LAS VEGAS--Raytheon JPS Communications is demonstrating at IWCE 2008 this week, in collaboration with Clarity Communications Systems, a solution that leverages the company’s ACU-2000 IP gateway device to deliver interoperable communications between land mobile radios and cellular handsets.

In January, Clarity introduced the software-based, push-to-talk (P2T) inTouch solution can be used on any cell phone with Qualcomm’s BREW application programming interface, version 3.1 or later.

The solution lets any radio connected to the backplane of the ACU-2000 IP gateway receive a cellular P2T transmission, said Roman Kaluta, JPS’ director on interoperability solutions. “We can have multiple radios connected to that … regardless of radio type,” Kaluta said. “Plus we can bring in other radio over IP connections. So, anything that’s on the ACU, we can bring to that connection when they initiate it.”

Kaluta said that the capability puts into play “hundreds of thousands” of cellular handsets that could be leveraged in an emergency, and added that security won’t be a problem.

“This can be done securely,” Kaluta said. “There is control. There are properties and protocols within their server that determines who gets to talk to who.”

The capability is ideal for city officials who would need to quickly be brought into the loop when a major event occurs, said Bill Jenkins, Clarity’s vice president of strategy and product development.

-- PROVIDED DATA --

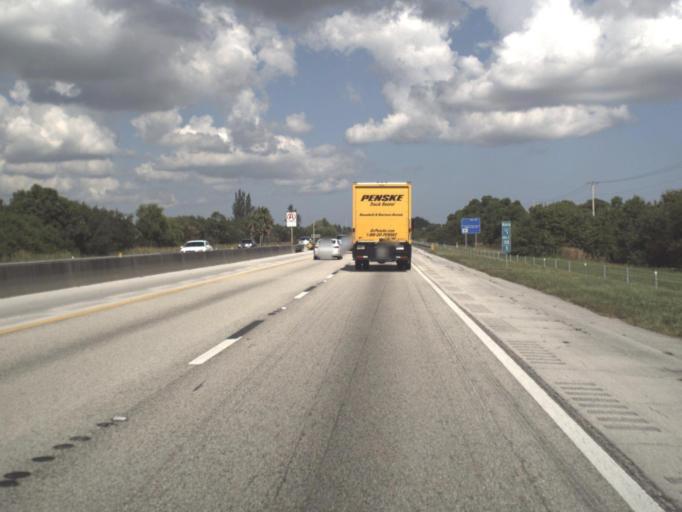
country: US
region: Florida
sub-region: Palm Beach County
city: Palm Beach Gardens
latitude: 26.8291
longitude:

-- TO DO --
1. Name every company mentioned in the article about the Raytheon JPS and Clarity radio-to-cellular demonstration.
2. Write the next part of the article about the Raytheon JPS and Clarity radio-to-cellular demonstration, continuing after its last sentence.

-- RESPONSES TO THE TASKS --
1. Raytheon JPS Communications, Clarity Communications Systems, Qualcomm

2.
“This expands the communications circle much more broadly, to other echelons of the organization—people who it doesn’t make sense for them to carry a radio, or it’s took costly,” Jenkins said.

Kaluta said the capability also would be ideal for search-and-rescue operations. “Say you have a lost child, and you have people out there with cell phones that can connect with public safety radios. … It’s another tool in the toolbox,” he said.

In other news, JPS also is demonstrating an emergency alert capability in partnership with Invizeon. The capability leverages JPS’ ACU gateway and Invizeon’s Chain software-based emergency alert application to let organizations deliver text and voice messages to radios, cellular handsets, PDAs and pagers.

Lynn Churchill, Invizeon’s chief technology officer, called the capability the “missing piece” of the emergency response puzzle.

“JPS has a done a good job with interoperability, and we can contact the radios of all first responders—police, fire, EMT, etc.,” Churchill said. “What’s been missing, if you look at the overall response team—pulling in volunteers, pulling in supplies, all of the things that are necessary for a large response effort—most of the people don’t have radios. They have cellphones, PDAs and pagers—all kinds of other communications devices.”

Now, support organizations, such as the American Red Cross, and government officials at the city, county and state levels, can receive alerts at the same time that the first responder community receives them. “Anyone who needs to know,” Churchill said. “It’s not just the first responder. It’s all the different agencies and offices that need to be engaged in order to respond to a situation.”

Chain is a managed, hosted service that lets organizations create pre-defined response plans tailored to specific events, Churchill said. “On a by-situation basis, we can give each department either permission, or not, as to what channels they can actually talk to,” he said. “The intent here is to build response plans that are permission-driven.”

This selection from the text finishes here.